Sur la concurrence déloyale
Les faits invoqués par la société PLANETE LITERIE au soutien de ses allégations de concurrence déloyale et de parasitisme se résument à l’utilisation d’un nom de domaine et d’une enseigne contrefaisants sa marque ; ces faits ne sont nullement distincts des actes de contrefaçon et à bon droit, les premiers juges ont débouté l’intéressée de sa demande formée au titre de la responsabilité délictuelle.
Sur les demandes accessoires
La protection du droit attaché à la marque impose de confirmer la décision d’interdiction ; en raison de cette mesure d’interdiction générale, et de la suppression au jour où la cour statue du nom de domaine et de l’enseigne litigieux, le jugement sera confirmé en ce qui concerne toutes les autres demandes accessoires.

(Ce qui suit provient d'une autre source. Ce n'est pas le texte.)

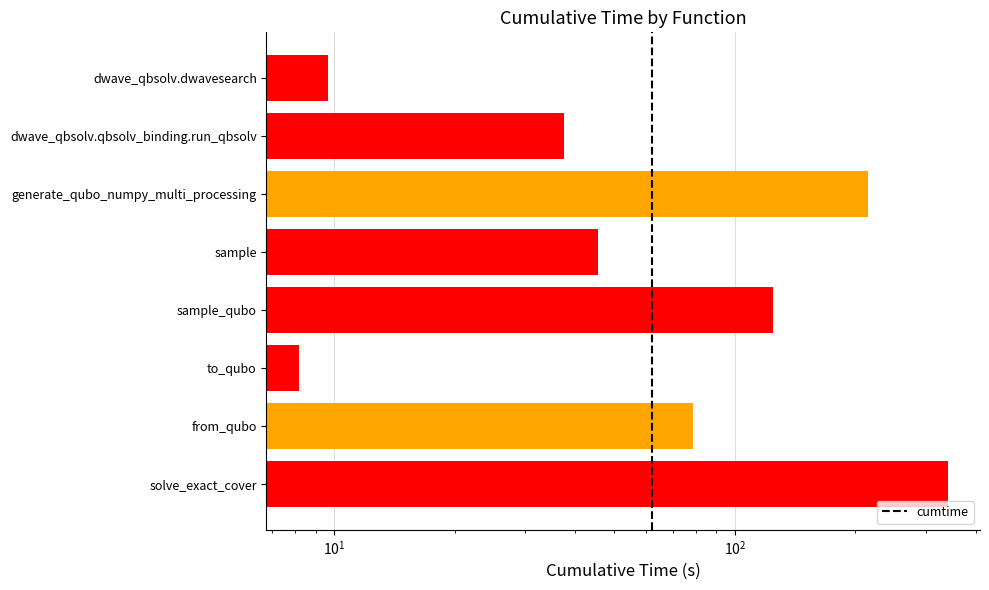

What is the sum of all values?

859.0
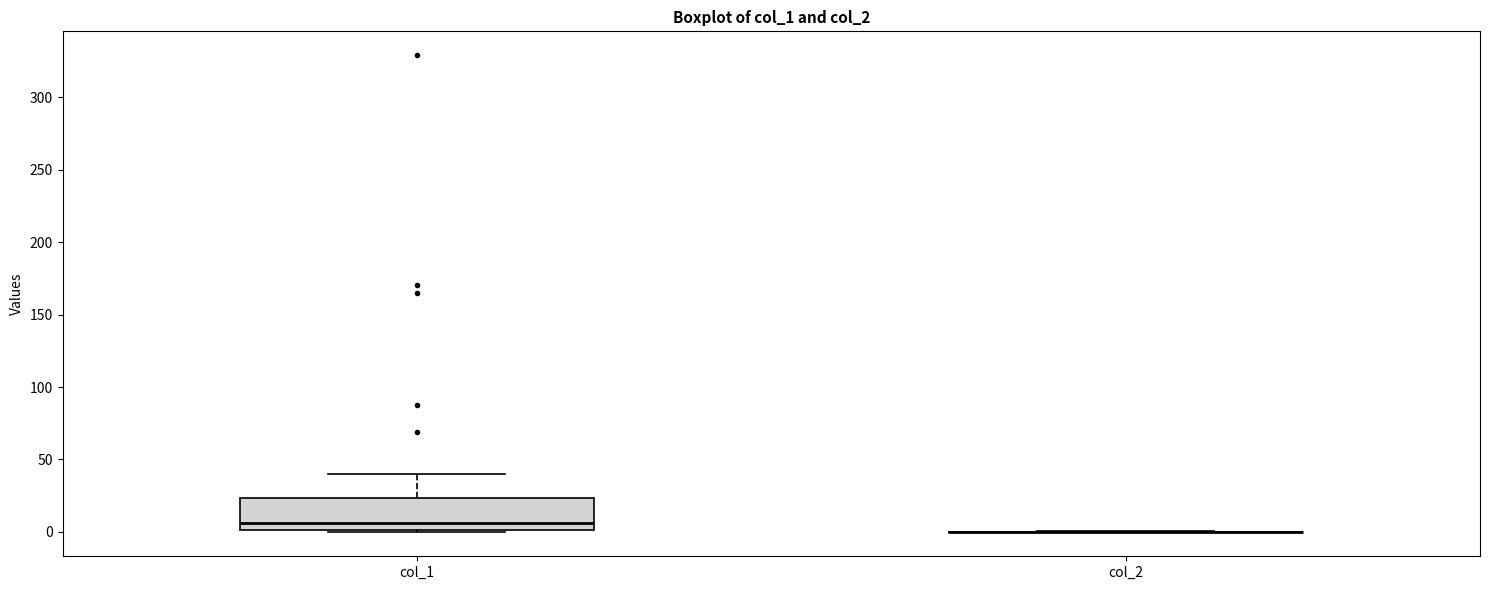

Reading left to right, read every box against the y-axis: the position of its median line, the range the box covers, and the ends of its whiskers. The values are not printed on the chart, so give them approximately, as read against the axis.

col_1: median 5, box 0 to 25, whiskers 0 to 40
col_2: box collapsed to a line at 0, whiskers 0 to 0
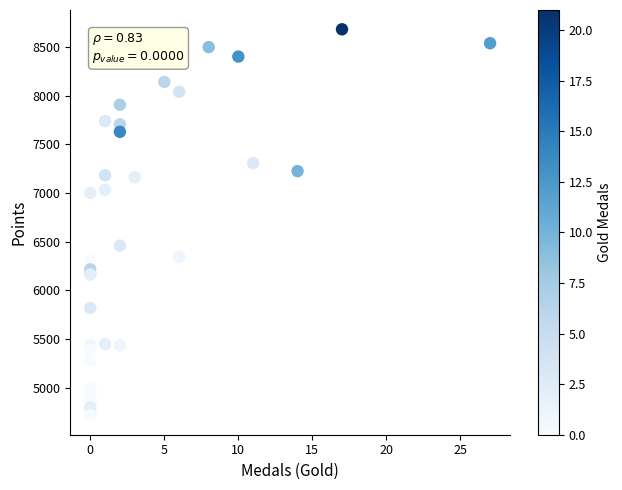

What Y value in the scatter plot is closest to 6697?

6459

Madame E et la société LES AMANDIERS succombant à la procédure, ils devront verser une somme aux intimés pris ensemble la somme de 2 000 € en application de l’article 700 du code de procédure civile.
PAR CES MOTIFS. LA COUR :
— CONFIRME le jugement du tribunal de grande instance de MARSEILLE en date du 9 février 2017 dans l’intégralité de ses dispositions.
Y ajoutant,
— DÉBOUTE les parties du surplus de leurs demandes,
— CONDAMNE la société LES AMANDIERS et Monsieur E ès qualité à verser à la société LITERIE DES TERNES et aux époux B, les trois pris ensemble, la somme de 2 000 € en application de l’article 700 du code de procédure civile.
— MET l’intégralité des dépens à la charge de la société LES AMANDIERS et de Monsieur E.